GIVEN ENTRIES Start Marker
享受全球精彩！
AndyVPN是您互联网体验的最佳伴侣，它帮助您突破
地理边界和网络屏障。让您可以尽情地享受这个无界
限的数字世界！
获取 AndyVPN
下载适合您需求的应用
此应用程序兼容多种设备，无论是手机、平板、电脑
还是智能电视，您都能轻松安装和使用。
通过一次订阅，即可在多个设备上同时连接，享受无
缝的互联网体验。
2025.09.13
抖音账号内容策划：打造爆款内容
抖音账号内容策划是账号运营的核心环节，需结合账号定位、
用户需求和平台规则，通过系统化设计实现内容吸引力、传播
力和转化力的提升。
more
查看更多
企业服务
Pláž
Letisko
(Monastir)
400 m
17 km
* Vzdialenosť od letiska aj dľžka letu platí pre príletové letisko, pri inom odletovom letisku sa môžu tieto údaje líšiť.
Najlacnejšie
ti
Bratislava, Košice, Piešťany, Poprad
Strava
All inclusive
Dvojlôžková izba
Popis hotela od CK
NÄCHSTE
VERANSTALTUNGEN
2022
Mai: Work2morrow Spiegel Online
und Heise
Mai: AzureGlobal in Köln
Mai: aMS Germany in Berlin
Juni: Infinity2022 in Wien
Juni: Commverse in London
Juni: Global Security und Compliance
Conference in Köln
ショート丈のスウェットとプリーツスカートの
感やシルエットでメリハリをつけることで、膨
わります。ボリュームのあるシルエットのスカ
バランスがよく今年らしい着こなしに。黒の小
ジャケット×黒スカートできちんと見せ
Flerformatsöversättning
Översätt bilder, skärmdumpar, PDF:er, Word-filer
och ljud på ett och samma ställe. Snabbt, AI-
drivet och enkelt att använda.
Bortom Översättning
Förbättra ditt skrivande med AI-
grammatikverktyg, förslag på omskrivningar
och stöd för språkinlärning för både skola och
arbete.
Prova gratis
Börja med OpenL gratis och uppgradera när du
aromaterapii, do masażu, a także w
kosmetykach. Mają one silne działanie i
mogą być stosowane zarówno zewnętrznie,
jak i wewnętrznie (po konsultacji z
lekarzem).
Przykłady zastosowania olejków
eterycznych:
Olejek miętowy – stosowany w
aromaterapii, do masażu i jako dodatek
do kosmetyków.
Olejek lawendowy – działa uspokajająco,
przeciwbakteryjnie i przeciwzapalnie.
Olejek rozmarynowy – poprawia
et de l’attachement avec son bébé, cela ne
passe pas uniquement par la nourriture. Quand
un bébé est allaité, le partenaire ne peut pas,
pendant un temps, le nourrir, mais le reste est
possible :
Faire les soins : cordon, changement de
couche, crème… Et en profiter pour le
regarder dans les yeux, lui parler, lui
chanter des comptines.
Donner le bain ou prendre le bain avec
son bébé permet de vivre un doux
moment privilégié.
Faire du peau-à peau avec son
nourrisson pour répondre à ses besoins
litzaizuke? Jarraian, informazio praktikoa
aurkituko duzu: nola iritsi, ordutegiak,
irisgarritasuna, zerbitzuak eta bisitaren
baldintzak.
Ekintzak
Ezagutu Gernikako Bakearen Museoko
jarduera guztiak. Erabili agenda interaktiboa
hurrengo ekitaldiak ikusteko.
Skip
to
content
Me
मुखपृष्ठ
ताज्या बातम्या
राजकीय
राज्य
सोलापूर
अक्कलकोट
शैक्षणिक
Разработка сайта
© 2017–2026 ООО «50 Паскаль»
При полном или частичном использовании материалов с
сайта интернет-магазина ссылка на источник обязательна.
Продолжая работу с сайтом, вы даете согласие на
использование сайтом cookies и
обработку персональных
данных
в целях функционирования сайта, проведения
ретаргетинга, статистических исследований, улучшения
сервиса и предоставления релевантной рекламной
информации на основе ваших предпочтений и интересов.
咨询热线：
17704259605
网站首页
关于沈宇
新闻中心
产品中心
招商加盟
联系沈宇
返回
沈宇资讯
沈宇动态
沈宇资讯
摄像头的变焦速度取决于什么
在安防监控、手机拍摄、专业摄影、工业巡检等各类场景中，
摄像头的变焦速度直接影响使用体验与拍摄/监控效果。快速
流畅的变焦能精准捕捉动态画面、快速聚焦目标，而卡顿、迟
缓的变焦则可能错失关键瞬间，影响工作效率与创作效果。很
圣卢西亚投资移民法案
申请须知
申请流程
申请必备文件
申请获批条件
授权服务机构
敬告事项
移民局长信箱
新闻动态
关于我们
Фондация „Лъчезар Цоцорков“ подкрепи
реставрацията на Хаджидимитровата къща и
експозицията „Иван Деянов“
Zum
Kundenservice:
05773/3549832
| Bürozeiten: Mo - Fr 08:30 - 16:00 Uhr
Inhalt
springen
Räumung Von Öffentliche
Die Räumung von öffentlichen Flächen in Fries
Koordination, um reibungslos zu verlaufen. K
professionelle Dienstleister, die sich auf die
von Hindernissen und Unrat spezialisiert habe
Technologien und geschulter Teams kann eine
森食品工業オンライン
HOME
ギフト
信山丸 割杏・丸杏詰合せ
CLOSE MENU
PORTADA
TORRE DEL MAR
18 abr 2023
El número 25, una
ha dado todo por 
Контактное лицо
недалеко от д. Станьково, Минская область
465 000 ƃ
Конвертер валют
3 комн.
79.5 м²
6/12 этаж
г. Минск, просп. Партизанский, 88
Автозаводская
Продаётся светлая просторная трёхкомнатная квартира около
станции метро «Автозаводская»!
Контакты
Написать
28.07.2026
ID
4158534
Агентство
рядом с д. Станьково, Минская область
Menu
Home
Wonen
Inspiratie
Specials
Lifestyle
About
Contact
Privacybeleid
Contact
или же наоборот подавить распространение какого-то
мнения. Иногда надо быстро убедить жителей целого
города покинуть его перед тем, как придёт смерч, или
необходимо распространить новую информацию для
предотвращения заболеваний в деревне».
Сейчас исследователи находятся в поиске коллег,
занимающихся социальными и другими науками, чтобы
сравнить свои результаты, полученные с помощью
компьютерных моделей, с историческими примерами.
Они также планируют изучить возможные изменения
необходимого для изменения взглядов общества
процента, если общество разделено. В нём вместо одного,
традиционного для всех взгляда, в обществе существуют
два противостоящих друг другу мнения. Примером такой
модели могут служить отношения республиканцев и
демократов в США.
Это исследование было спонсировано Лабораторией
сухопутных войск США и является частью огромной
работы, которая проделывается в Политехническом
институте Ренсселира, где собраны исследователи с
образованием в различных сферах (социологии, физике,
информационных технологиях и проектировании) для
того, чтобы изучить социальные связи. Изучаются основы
GIVEN ENTRIES End Marker
▸ WORK REQUEST: In full and without alteration, retype the entries above.

▸ RESULT OF THIS TASK:
享受全球精彩！
AndyVPN是您互联网体验的最佳伴侣，它帮助您突破
地理边界和网络屏障。让您可以尽情地享受这个无界
限的数字世界！
获取 AndyVPN
下载适合您需求的应用
此应用程序兼容多种设备，无论是手机、平板、电脑
还是智能电视，您都能轻松安装和使用。
通过一次订阅，即可在多个设备上同时连接，享受无
缝的互联网体验。
2025.09.13
抖音账号内容策划：打造爆款内容
抖音账号内容策划是账号运营的核心环节，需结合账号定位、
用户需求和平台规则，通过系统化设计实现内容吸引力、传播
力和转化力的提升。
more
查看更多
企业服务
Pláž
Letisko
(Monastir)
400 m
17 km
* Vzdialenosť od letiska aj dľžka letu platí pre príletové letisko, pri inom odletovom letisku sa môžu tieto údaje líšiť.
Najlacnejšie
ti
Bratislava, Košice, Piešťany, Poprad
Strava
All inclusive
Dvojlôžková izba
Popis hotela od CK
NÄCHSTE
VERANSTALTUNGEN
2022
Mai: Work2morrow Spiegel Online
und Heise
Mai: AzureGlobal in Köln
Mai: aMS Germany in Berlin
Juni: Infinity2022 in Wien
Juni: Commverse in London
Juni: Global Security und Compliance
Conference in Köln
ショート丈のスウェットとプリーツスカートの
感やシルエットでメリハリをつけることで、膨
わります。ボリュームのあるシルエットのスカ
バランスがよく今年らしい着こなしに。黒の小
ジャケット×黒スカートできちんと見せ
Flerformatsöversättning
Översätt bilder, skärmdumpar, PDF:er, Word-filer
och ljud på ett och samma ställe. Snabbt, AI-
drivet och enkelt att använda.
Bortom Översättning
Förbättra ditt skrivande med AI-
grammatikverktyg, förslag på omskrivningar
och stöd för språkinlärning för både skola och
arbete.
Prova gratis
Börja med OpenL gratis och uppgradera när du
aromaterapii, do masażu, a także w
kosmetykach. Mają one silne działanie i
mogą być stosowane zarówno zewnętrznie,
jak i wewnętrznie (po konsultacji z
lekarzem).
Przykłady zastosowania olejków
eterycznych:
Olejek miętowy – stosowany w
aromaterapii, do masażu i jako dodatek
do kosmetyków.
Olejek lawendowy – działa uspokajająco,
przeciwbakteryjnie i przeciwzapalnie.
Olejek rozmarynowy – poprawia
et de l’attachement avec son bébé, cela ne
passe pas uniquement par la nourriture. Quand
un bébé est allaité, le partenaire ne peut pas,
pendant un temps, le nourrir, mais le reste est
possible :
Faire les soins : cordon, changement de
couche, crème… Et en profiter pour le
regarder dans les yeux, lui parler, lui
chanter des comptines.
Donner le bain ou prendre le bain avec
son bébé permet de vivre un doux
moment privilégié.
Faire du peau-à peau avec son
nourrisson pour répondre à ses besoins
litzaizuke? Jarraian, informazio praktikoa
aurkituko duzu: nola iritsi, ordutegiak,
irisgarritasuna, zerbitzuak eta bisitaren
baldintzak.
Ekintzak
Ezagutu Gernikako Bakearen Museoko
jarduera guztiak. Erabili agenda interaktiboa
hurrengo ekitaldiak ikusteko.
Skip
to
content
Me
मुखपृष्ठ
ताज्या बातम्या
राजकीय
राज्य
सोलापूर
अक्कलकोट
शैक्षणिक
Разработка сайта
© 2017–2026 ООО «50 Паскаль»
При полном или частичном использовании материалов с
сайта интернет-магазина ссылка на источник обязательна.
Продолжая работу с сайтом, вы даете согласие на
использование сайтом cookies и
обработку персональных
данных
в целях функционирования сайта, проведения
ретаргетинга, статистических исследований, улучшения
сервиса и предоставления релевантной рекламной
информации на основе ваших предпочтений и интересов.
咨询热线：
17704259605
网站首页
关于沈宇
新闻中心
产品中心
招商加盟
联系沈宇
返回
沈宇资讯
沈宇动态
沈宇资讯
摄像头的变焦速度取决于什么
在安防监控、手机拍摄、专业摄影、工业巡检等各类场景中，
摄像头的变焦速度直接影响使用体验与拍摄/监控效果。快速
流畅的变焦能精准捕捉动态画面、快速聚焦目标，而卡顿、迟
缓的变焦则可能错失关键瞬间，影响工作效率与创作效果。很
圣卢西亚投资移民法案
申请须知
申请流程
申请必备文件
申请获批条件
授权服务机构
敬告事项
移民局长信箱
新闻动态
关于我们
Фондация „Лъчезар Цоцорков“ подкрепи
реставрацията на Хаджидимитровата къща и
експозицията „Иван Деянов“
Zum
Kundenservice:
05773/3549832
| Bürozeiten: Mo - Fr 08:30 - 16:00 Uhr
Inhalt
springen
Räumung Von Öffentliche
Die Räumung von öffentlichen Flächen in Fries
Koordination, um reibungslos zu verlaufen. K
professionelle Dienstleister, die sich auf die
von Hindernissen und Unrat spezialisiert habe
Technologien und geschulter Teams kann eine
森食品工業オンライン
HOME
ギフト
信山丸 割杏・丸杏詰合せ
CLOSE MENU
PORTADA
TORRE DEL MAR
18 abr 2023
El número 25, una
ha dado todo por 
Контактное лицо
недалеко от д. Станьково, Минская область
465 000 ƃ
Конвертер валют
3 комн.
79.5 м²
6/12 этаж
г. Минск, просп. Партизанский, 88
Автозаводская
Продаётся светлая просторная трёхкомнатная квартира около
станции метро «Автозаводская»!
Контакты
Написать
28.07.2026
ID
4158534
Агентство
рядом с д. Станьково, Минская область
Menu
Home
Wonen
Inspiratie
Specials
Lifestyle
About
Contact
Privacybeleid
Contact
или же наоборот подавить распространение какого-то
мнения. Иногда надо быстро убедить жителей целого
города покинуть его перед тем, как придёт смерч, или
необходимо распространить новую информацию для
предотвращения заболеваний в деревне».
Сейчас исследователи находятся в поиске коллег,
занимающихся социальными и другими науками, чтобы
сравнить свои результаты, полученные с помощью
компьютерных моделей, с историческими примерами.
Они также планируют изучить возможные изменения
необходимого для изменения взглядов общества
процента, если общество разделено. В нём вместо одного,
традиционного для всех взгляда, в обществе существуют
два противостоящих друг другу мнения. Примером такой
модели могут служить отношения республиканцев и
демократов в США.
Это исследование было спонсировано Лабораторией
сухопутных войск США и является частью огромной
работы, которая проделывается в Политехническом
институте Ренсселира, где собраны исследователи с
образованием в различных сферах (социологии, физике,
информационных технологиях и проектировании) для
того, чтобы изучить социальные связи. Изучаются основы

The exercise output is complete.